- [What is being asked]: Render every line of the listing below as a JSON list of strings, one string per line, skipping blank lines and leaving the pictures out.

- [Dataset]:
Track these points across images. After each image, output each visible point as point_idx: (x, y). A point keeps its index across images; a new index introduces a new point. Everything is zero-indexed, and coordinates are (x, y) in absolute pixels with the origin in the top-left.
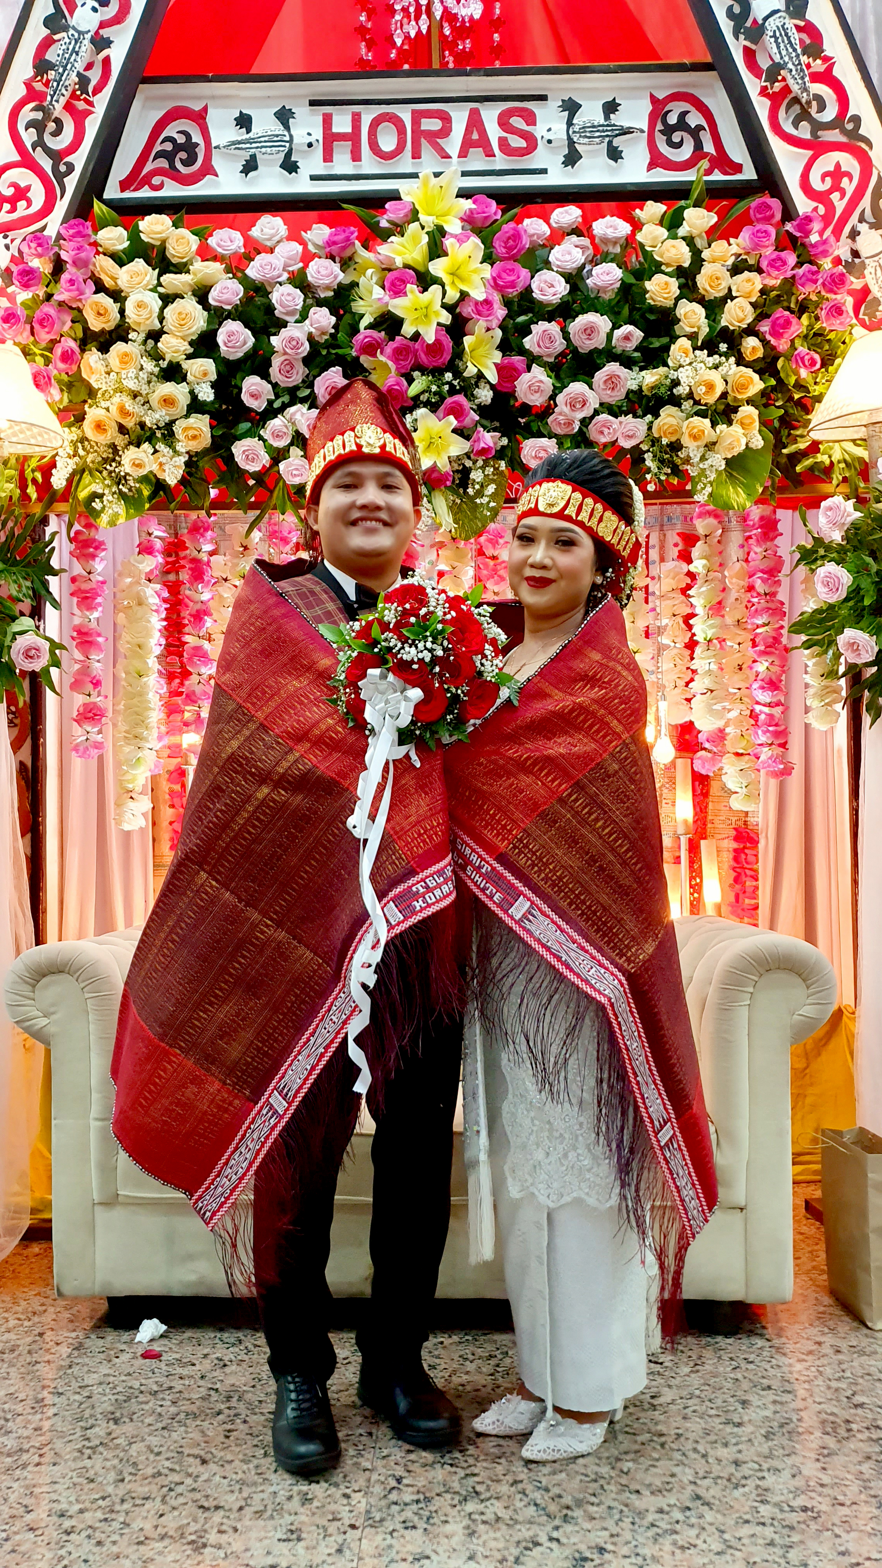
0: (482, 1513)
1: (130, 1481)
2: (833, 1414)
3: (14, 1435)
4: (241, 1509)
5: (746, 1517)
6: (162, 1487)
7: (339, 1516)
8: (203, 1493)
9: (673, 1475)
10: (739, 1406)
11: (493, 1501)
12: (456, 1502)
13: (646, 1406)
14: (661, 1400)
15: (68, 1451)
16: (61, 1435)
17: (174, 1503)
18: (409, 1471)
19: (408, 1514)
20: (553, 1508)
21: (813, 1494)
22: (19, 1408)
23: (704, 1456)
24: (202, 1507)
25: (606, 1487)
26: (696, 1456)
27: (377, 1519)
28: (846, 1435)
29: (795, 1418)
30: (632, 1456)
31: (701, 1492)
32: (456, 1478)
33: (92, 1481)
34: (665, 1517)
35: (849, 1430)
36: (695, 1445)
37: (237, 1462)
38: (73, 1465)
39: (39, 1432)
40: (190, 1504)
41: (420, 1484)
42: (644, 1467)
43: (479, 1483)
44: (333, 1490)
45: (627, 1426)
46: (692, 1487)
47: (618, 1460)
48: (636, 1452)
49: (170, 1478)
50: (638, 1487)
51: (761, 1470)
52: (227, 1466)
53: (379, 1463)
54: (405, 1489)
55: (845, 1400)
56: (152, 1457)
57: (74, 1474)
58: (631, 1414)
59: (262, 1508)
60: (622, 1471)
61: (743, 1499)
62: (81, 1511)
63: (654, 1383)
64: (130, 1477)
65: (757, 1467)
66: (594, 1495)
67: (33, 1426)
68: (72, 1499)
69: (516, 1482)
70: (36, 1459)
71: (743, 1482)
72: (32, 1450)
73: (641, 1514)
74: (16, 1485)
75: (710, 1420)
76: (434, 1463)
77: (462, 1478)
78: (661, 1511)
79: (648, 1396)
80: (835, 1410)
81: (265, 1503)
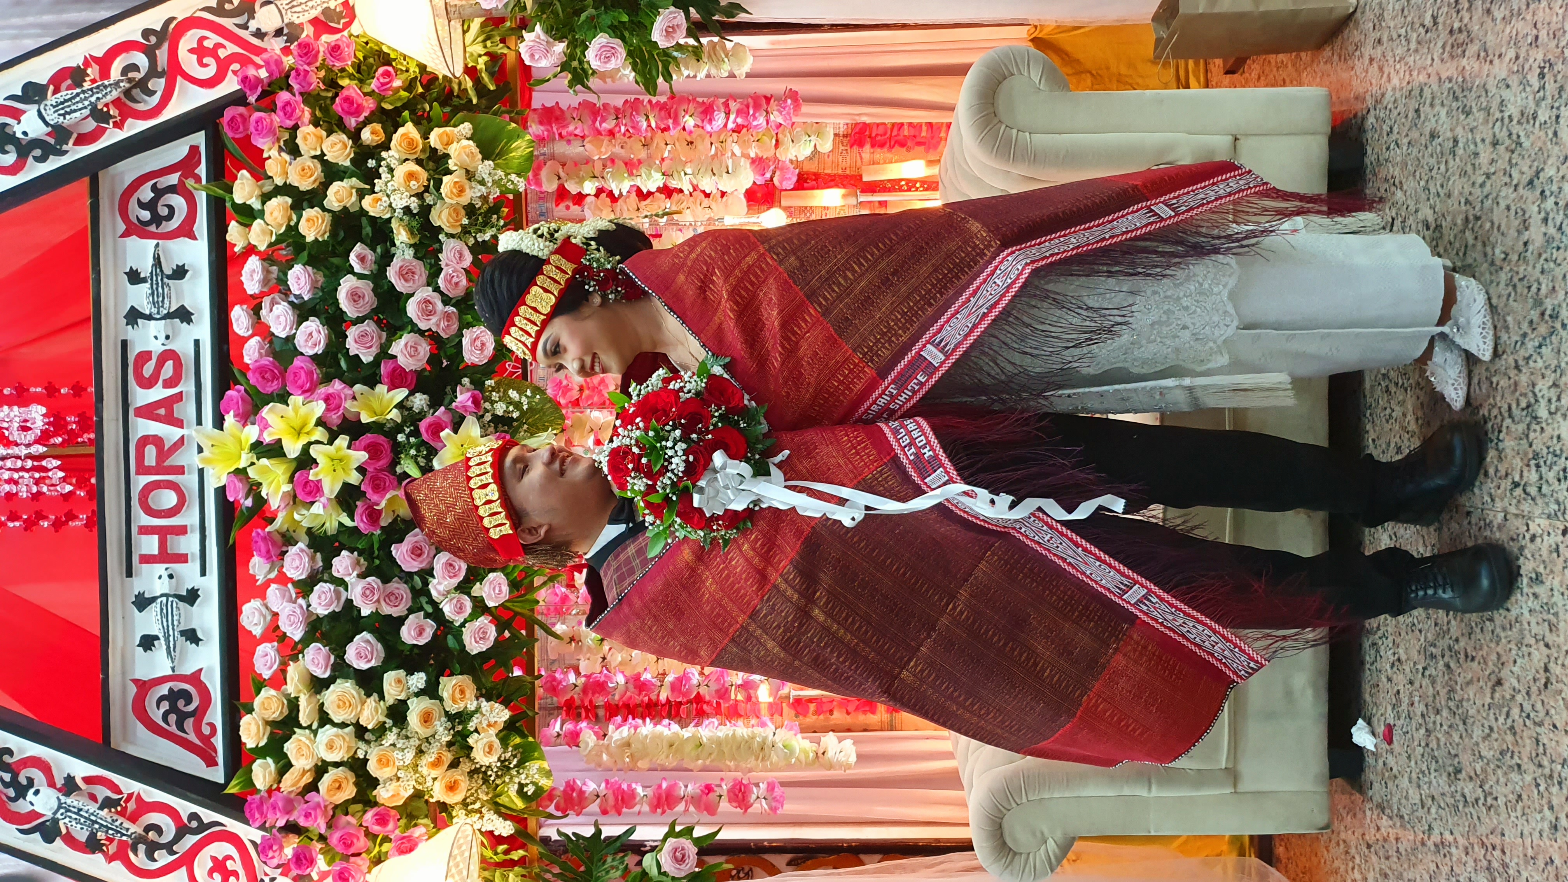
0: (1550, 401)
1: (1520, 758)
2: (1444, 47)
3: (1473, 875)
4: (1547, 646)
5: (1550, 135)
6: (1525, 725)
7: (1554, 546)
8: (1532, 683)
9: (1508, 208)
10: (1437, 141)
11: (1537, 390)
12: (1538, 428)
13: (1437, 234)
14: (1431, 219)
15: (1489, 821)
16: (1473, 828)
17: (1542, 714)
18: (1507, 475)
19: (1551, 476)
20: (1543, 329)
21: (1527, 67)
22: (1445, 870)
23: (1488, 176)
24: (1546, 686)
25: (1521, 276)
26: (1488, 184)
27: (1556, 507)
28: (1465, 33)
29: (1448, 85)
30: (1489, 250)
31: (1526, 179)
32: (1513, 427)
33: (1520, 796)
34: (1551, 216)
35: (1460, 30)
36: (1477, 185)
37: (1499, 649)
38: (1504, 815)
39: (1470, 850)
40: (1543, 697)
41: (1520, 464)
42: (1500, 238)
43: (1518, 405)
44: (1526, 552)
45: (1457, 254)
46: (1520, 188)
47: (1492, 263)
48: (1484, 244)
49: (1517, 717)
50: (1521, 243)
51: (1502, 119)
52: (1504, 659)
53: (1499, 505)
54: (1525, 479)
55: (1429, 34)
56: (1495, 736)
57: (1513, 814)
58: (1445, 250)
59: (1546, 624)
60: (1505, 259)
61: (1532, 137)
62: (1551, 808)
63: (1413, 227)
64: (1516, 757)
65: (1498, 124)
66: (1529, 288)
67: (1463, 856)
68: (1538, 817)
69: (1517, 367)
70: (1498, 853)
71: (1514, 137)
72: (1489, 857)
73: (1549, 240)
74: (1525, 874)
75: (1451, 170)
76: (1497, 449)
77: (1513, 421)
78: (1545, 220)
79: (1427, 233)
80: (1440, 44)
81: (1541, 621)
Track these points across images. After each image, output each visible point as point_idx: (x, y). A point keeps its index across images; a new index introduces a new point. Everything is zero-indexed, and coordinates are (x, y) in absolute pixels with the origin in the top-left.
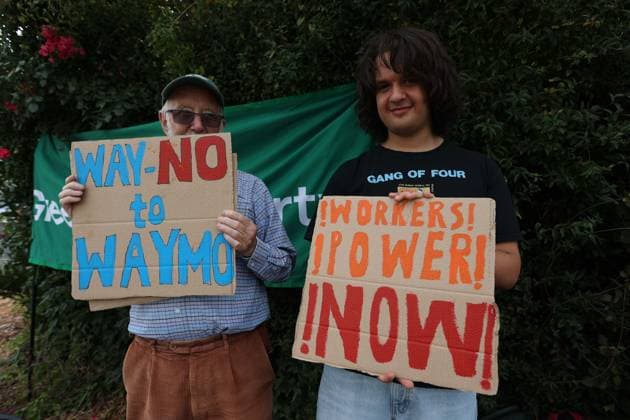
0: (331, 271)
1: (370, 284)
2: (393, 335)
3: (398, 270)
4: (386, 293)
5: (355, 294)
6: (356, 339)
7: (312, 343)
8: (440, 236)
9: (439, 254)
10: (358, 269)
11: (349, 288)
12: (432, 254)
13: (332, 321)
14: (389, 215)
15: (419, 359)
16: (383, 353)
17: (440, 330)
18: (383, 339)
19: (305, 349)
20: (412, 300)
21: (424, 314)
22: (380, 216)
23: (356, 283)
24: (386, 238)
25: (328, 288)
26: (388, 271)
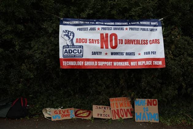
0: (114, 108)
1: (119, 109)
2: (123, 114)
3: (122, 107)
4: (121, 109)
5: (118, 110)
6: (119, 114)
7: (114, 117)
8: (125, 102)
9: (126, 104)
10: (117, 107)
11: (117, 110)
12: (125, 104)
13: (116, 114)
14: (119, 100)
15: (127, 116)
16: (123, 116)
17: (128, 112)
18: (122, 115)
19: (114, 118)
20: (124, 110)
21: (126, 111)
22: (118, 100)
23: (117, 109)
24: (119, 103)
25: (114, 110)
26: (121, 107)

- [Result below]:
[
  "Track these points across images. After each image, output each visible point as point_idx: (x, y). A point keeps its index across images; a new index introduces a new point. Everything is zero-indexed, and coordinates are (x, y) in absolute pixels with the origin in the top-left.",
  "0: (482, 1513)",
  "1: (130, 1481)",
  "2: (833, 1414)",
  "3: (14, 1435)",
  "4: (241, 1509)",
  "5: (746, 1517)",
  "6: (162, 1487)",
  "7: (339, 1516)",
  "8: (203, 1493)",
  "9: (673, 1475)",
  "10: (739, 1406)",
  "11: (493, 1501)",
  "12: (456, 1502)",
  "13: (646, 1406)",
  "14: (661, 1400)",
  "15: (68, 1451)",
  "16: (61, 1435)",
  "17: (174, 1503)",
  "18: (409, 1471)",
  "19: (408, 1514)",
  "20: (553, 1508)",
  "21: (813, 1494)",
  "22: (19, 1408)",
  "23: (704, 1456)",
  "24: (202, 1507)",
  "25: (606, 1487)",
  "26: (696, 1456)",
  "27: (377, 1519)",
  "28: (846, 1435)",
  "29: (795, 1418)",
  "30: (632, 1456)",
  "31: (701, 1492)",
  "32: (456, 1478)",
  "33: (92, 1481)",
  "34: (665, 1517)",
  "35: (849, 1430)",
  "36: (695, 1445)",
  "37: (237, 1462)",
  "38: (73, 1465)",
  "39: (39, 1432)",
  "40: (190, 1504)",
  "41: (420, 1484)",
  "42: (644, 1467)",
  "43: (479, 1483)",
  "44: (333, 1490)",
  "45: (627, 1426)",
  "46: (692, 1487)",
  "47: (618, 1460)",
  "48: (636, 1452)",
  "49: (170, 1478)",
  "50: (638, 1487)",
  "51: (761, 1470)",
  "52: (227, 1466)",
  "53: (379, 1463)",
  "54: (405, 1489)",
  "55: (845, 1400)",
  "56: (152, 1457)",
  "57: (74, 1474)",
  "58: (631, 1414)",
  "59: (262, 1508)",
  "60: (622, 1471)",
  "61: (743, 1499)",
  "62: (81, 1511)",
  "63: (654, 1383)",
  "64: (130, 1477)",
  "65: (757, 1467)",
  "66: (594, 1495)",
  "67: (33, 1426)",
  "68: (72, 1499)",
  "69: (516, 1482)",
  "70: (36, 1459)",
  "71: (743, 1482)",
  "72: (32, 1450)",
  "73: (641, 1514)",
  "74: (16, 1485)",
  "75: (710, 1420)",
  "76: (434, 1463)",
  "77: (462, 1478)",
  "78: (661, 1511)",
  "79: (648, 1396)",
  "80: (835, 1410)",
  "81: (265, 1503)",
  "0: (1550, 401)",
  "1: (1520, 758)",
  "2: (1444, 47)",
  "3: (1473, 875)",
  "4: (1547, 646)",
  "5: (1550, 135)",
  "6: (1525, 725)",
  "7: (1554, 546)",
  "8: (1532, 683)",
  "9: (1508, 208)",
  "10: (1437, 141)",
  "11: (1537, 390)",
  "12: (1538, 428)",
  "13: (1437, 234)",
  "14: (1431, 219)",
  "15: (1489, 821)",
  "16: (1473, 828)",
  "17: (1542, 714)",
  "18: (1507, 475)",
  "19: (1551, 476)",
  "20: (1543, 329)",
  "21: (1527, 67)",
  "22: (1445, 870)",
  "23: (1488, 176)",
  "24: (1546, 686)",
  "25: (1521, 276)",
  "26: (1488, 184)",
  "27: (1556, 507)",
  "28: (1465, 33)",
  "29: (1448, 85)",
  "30: (1489, 250)",
  "31: (1526, 179)",
  "32: (1513, 427)",
  "33: (1520, 796)",
  "34: (1551, 216)",
  "35: (1460, 30)",
  "36: (1477, 185)",
  "37: (1499, 649)",
  "38: (1504, 815)",
  "39: (1470, 850)",
  "40: (1543, 697)",
  "41: (1520, 464)",
  "42: (1500, 238)",
  "43: (1518, 405)",
  "44: (1526, 552)",
  "45: (1457, 254)",
  "46: (1520, 188)",
  "47: (1492, 263)",
  "48: (1484, 244)",
  "49: (1517, 717)",
  "50: (1521, 243)",
  "51: (1502, 119)",
  "52: (1504, 659)",
  "53: (1499, 505)",
  "54: (1525, 479)",
  "55: (1429, 34)",
  "56: (1495, 736)",
  "57: (1513, 814)",
  "58: (1445, 250)",
  "59: (1546, 624)",
  "60: (1505, 259)",
  "61: (1532, 137)",
  "62: (1551, 808)",
  "63: (1413, 227)",
  "64: (1516, 757)",
  "65: (1498, 124)",
  "66: (1529, 288)",
  "67: (1463, 856)",
  "68: (1538, 817)",
  "69: (1517, 367)",
  "70: (1498, 853)",
  "71: (1514, 137)",
  "72: (1489, 857)",
  "73: (1549, 240)",
  "74: (1525, 874)",
  "75: (1451, 170)",
  "76: (1497, 449)",
  "77: (1513, 421)",
  "78: (1545, 220)",
  "79: (1427, 233)",
  "80: (1440, 44)",
  "81: (1541, 621)",
  "Track these points across images. After each image, output each visible point as point_idx: (x, y). A point keeps its index across images; a new index introduces a new point. Everything is zero-indexed, and coordinates are (x, y) in absolute pixels with the origin in the top-left.",
  "0: (331, 271)",
  "1: (370, 284)",
  "2: (393, 335)",
  "3: (398, 270)",
  "4: (386, 293)",
  "5: (355, 294)",
  "6: (356, 339)",
  "7: (312, 343)",
  "8: (440, 236)",
  "9: (439, 254)",
  "10: (358, 269)",
  "11: (349, 288)",
  "12: (432, 254)",
  "13: (332, 321)",
  "14: (389, 215)",
  "15: (419, 359)",
  "16: (383, 353)",
  "17: (440, 330)",
  "18: (383, 339)",
  "19: (305, 349)",
  "20: (412, 300)",
  "21: (424, 314)",
  "22: (380, 216)",
  "23: (356, 283)",
  "24: (386, 238)",
  "25: (328, 288)",
  "26: (388, 271)",
  "0: (114, 108)",
  "1: (119, 109)",
  "2: (123, 114)",
  "3: (122, 107)",
  "4: (121, 109)",
  "5: (118, 110)",
  "6: (119, 114)",
  "7: (114, 117)",
  "8: (125, 102)",
  "9: (126, 104)",
  "10: (117, 107)",
  "11: (117, 110)",
  "12: (125, 104)",
  "13: (116, 114)",
  "14: (119, 100)",
  "15: (127, 116)",
  "16: (123, 116)",
  "17: (128, 112)",
  "18: (122, 115)",
  "19: (114, 118)",
  "20: (124, 110)",
  "21: (126, 111)",
  "22: (118, 100)",
  "23: (117, 109)",
  "24: (119, 103)",
  "25: (114, 110)",
  "26: (121, 107)"
]